The controls err on the basic side, though, especially when it comes to those scheduled lighting changes. You can't, for instance, schedule the bulbs to gradually fade on over a custom length of time to help ease you out of bed in the morning. You also can't schedule lighting changes to run at sunrise or sunset, which at this point is a pretty elementary feature as far as smart lights are concerned.
Fortunately, this seems like the sort of thing that Eufy could fix with a firmware update. I reached out to Anker to ask if one is in the works, but didn't hear back before my deadline. I'll update this space if I get a response.
As for the Alexa controls, you can ask Amazon's assistant to control your bulb using whatever name you've given it in Eufy's app. You can also group your Lumos LED with other Alexa-compatible smart lights in the Alexa app, then control everything all at once with a single command (or, thanks to a recent update, control your bulbs directly from the Alexa app itself).
The Lumos LED promises a 60-watt-equivalent light output of 800 lumens from a power draw of just 9 watts. I used our spectrometer and integrating sphere setup to measure that light output for myself, and clocked it well above the target at 889 lumens.
That makes it one of the brightest Alexa-compatible options money can buy, and also pegs its efficiency just shy of 100 lumens per watt, which is excellent. Using it for an average of three hours per day will add a little over a dollar to your energy bill each year. Dial the brightness down a little bit and it'll cost even less, while still doing a bang-up job of brightening your room.
I was also impressed to see that the Lumos LED only lost 7 percent of its initial brightness during the course of my 90-minute test. All LED light bulbs will see a slight, gradual dip in brightness during the hour or so after you turn them on because of the heat produced by their electrical components. After that warm-up period, most bulbs will stabilize somewhere around 85 percent of their initial brightness (by the way, this end-point is also where we take our final, official lumen readings). The Lumos LED finished the test 93 percent as bright as it started, which is better than just about every other smart bulb I've tested.

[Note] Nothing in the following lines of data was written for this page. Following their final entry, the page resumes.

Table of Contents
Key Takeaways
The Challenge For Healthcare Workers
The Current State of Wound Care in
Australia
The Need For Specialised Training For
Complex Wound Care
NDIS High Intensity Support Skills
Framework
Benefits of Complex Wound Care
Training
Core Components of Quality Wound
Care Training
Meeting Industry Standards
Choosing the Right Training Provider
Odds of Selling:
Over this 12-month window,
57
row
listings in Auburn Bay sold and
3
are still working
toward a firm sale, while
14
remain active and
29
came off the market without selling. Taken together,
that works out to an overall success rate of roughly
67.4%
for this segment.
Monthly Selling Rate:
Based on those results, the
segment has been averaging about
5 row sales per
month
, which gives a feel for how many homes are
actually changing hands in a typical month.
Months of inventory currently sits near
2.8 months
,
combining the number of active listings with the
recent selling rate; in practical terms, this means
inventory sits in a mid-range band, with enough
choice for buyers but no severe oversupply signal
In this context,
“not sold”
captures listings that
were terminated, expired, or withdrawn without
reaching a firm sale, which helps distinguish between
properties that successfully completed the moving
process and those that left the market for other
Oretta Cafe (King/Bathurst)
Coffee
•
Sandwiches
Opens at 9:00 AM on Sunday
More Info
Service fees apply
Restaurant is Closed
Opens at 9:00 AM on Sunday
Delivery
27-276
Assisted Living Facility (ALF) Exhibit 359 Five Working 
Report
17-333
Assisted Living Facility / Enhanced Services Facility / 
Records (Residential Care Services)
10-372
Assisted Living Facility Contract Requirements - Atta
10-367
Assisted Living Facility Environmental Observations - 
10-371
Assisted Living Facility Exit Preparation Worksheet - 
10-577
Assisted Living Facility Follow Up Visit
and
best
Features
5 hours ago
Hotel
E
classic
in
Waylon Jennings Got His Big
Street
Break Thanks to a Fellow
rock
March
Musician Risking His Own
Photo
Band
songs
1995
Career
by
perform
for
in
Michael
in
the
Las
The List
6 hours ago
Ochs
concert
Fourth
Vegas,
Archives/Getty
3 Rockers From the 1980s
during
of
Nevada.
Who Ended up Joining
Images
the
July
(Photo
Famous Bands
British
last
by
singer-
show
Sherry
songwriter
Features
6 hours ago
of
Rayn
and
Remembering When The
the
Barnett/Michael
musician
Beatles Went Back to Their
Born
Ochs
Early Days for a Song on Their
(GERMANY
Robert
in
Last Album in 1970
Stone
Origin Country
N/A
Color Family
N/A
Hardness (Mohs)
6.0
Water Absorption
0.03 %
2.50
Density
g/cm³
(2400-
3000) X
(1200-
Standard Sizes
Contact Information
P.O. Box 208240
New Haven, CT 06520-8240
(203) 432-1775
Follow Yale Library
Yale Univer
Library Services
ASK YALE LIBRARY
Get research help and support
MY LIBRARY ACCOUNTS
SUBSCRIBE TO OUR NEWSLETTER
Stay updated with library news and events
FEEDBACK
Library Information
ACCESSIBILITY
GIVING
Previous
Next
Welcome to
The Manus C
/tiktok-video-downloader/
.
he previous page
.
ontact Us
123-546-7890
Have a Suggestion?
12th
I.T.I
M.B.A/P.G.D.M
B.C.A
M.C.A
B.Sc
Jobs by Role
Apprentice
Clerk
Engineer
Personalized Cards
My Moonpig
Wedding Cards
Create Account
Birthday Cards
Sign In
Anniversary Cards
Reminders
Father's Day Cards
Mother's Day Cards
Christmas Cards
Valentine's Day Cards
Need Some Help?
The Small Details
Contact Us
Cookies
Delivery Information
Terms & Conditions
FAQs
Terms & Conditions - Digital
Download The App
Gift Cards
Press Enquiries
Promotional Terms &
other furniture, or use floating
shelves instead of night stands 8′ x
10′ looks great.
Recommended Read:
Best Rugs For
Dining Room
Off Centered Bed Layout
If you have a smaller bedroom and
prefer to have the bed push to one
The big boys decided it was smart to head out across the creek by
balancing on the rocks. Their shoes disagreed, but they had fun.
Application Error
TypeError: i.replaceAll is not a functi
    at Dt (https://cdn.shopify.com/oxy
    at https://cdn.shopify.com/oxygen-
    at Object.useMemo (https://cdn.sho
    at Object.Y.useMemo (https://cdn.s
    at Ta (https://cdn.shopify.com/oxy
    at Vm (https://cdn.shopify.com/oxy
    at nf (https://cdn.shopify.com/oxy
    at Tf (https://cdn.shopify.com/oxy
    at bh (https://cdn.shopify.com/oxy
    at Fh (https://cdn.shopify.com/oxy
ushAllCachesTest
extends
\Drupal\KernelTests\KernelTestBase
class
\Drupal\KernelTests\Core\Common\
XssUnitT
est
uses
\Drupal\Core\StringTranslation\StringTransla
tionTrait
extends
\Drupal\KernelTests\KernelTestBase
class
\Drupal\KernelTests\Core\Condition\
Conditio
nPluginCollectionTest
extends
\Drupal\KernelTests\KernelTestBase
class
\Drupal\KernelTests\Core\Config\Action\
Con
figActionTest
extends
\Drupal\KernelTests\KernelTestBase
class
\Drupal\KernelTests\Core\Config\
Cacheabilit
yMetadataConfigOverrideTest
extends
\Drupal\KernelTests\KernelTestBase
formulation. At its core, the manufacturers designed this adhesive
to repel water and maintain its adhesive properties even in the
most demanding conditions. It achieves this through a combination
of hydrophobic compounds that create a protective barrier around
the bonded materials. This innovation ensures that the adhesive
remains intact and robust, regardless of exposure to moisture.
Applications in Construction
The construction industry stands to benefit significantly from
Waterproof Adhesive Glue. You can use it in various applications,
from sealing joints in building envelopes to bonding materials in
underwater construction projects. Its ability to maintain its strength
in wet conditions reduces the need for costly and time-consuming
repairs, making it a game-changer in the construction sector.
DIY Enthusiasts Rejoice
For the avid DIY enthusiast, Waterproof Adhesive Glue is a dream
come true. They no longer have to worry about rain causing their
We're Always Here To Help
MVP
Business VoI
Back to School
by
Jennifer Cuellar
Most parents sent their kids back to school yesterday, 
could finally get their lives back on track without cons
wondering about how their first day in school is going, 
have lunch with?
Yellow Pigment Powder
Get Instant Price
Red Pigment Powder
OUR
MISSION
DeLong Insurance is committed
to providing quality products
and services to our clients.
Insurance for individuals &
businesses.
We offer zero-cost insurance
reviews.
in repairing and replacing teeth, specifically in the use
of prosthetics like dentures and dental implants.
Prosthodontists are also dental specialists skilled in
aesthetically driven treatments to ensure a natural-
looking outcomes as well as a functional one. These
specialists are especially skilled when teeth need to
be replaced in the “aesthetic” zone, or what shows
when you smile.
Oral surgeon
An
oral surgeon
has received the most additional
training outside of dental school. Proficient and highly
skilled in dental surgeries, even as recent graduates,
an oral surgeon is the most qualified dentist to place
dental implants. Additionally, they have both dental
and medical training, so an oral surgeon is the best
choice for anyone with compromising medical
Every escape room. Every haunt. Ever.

Though not completely conclusive, that's indicative of a design that does a good job of managing heat, and means that Eufy's smart bulb might be a good pick for an enclosed fixture, where the heat gets trapped with the light (that's of course assuming that it'd fit -- the Lumos LED is a little bigger and longer than most standard-sized light bulbs).
I also made sure to check out the bulb's dimmable range. Though you won't want to use it on an actual dimmer switch (smart bulbs have their own built-in dimming mechanisms -- using them with an extra, external dimmer can cause them to flicker badly), you can dim the Lumos LED on a 1-100 scale using either the app or an Alexa command.
At the 1 percent brightness setting it puts out 57 lumens, which is actually 6.4 percent of the max setting. Anything below 10 percent is good enough for me, but some folks might like a light that gets down a little lower at its minimum setting.
This one's pretty simple. At the moment, $20 is as cheap as you'll find for a reputable smart bulb that works with Alexa and doesn't need a hub. And, relative cheapness aside, the Lumos LED is a pretty good smart bulb in its own right. It offers ample brightness and solid efficiency, it features a good-looking app that doesn't over-complicate things, and it works reliably well with Alexa.
If you want something you can play with on a variety of different platforms, then look elsewhere, because with Eufy, Alexa is all you get. But if that's all you need, then there really isn't much of a reason not to pick one up.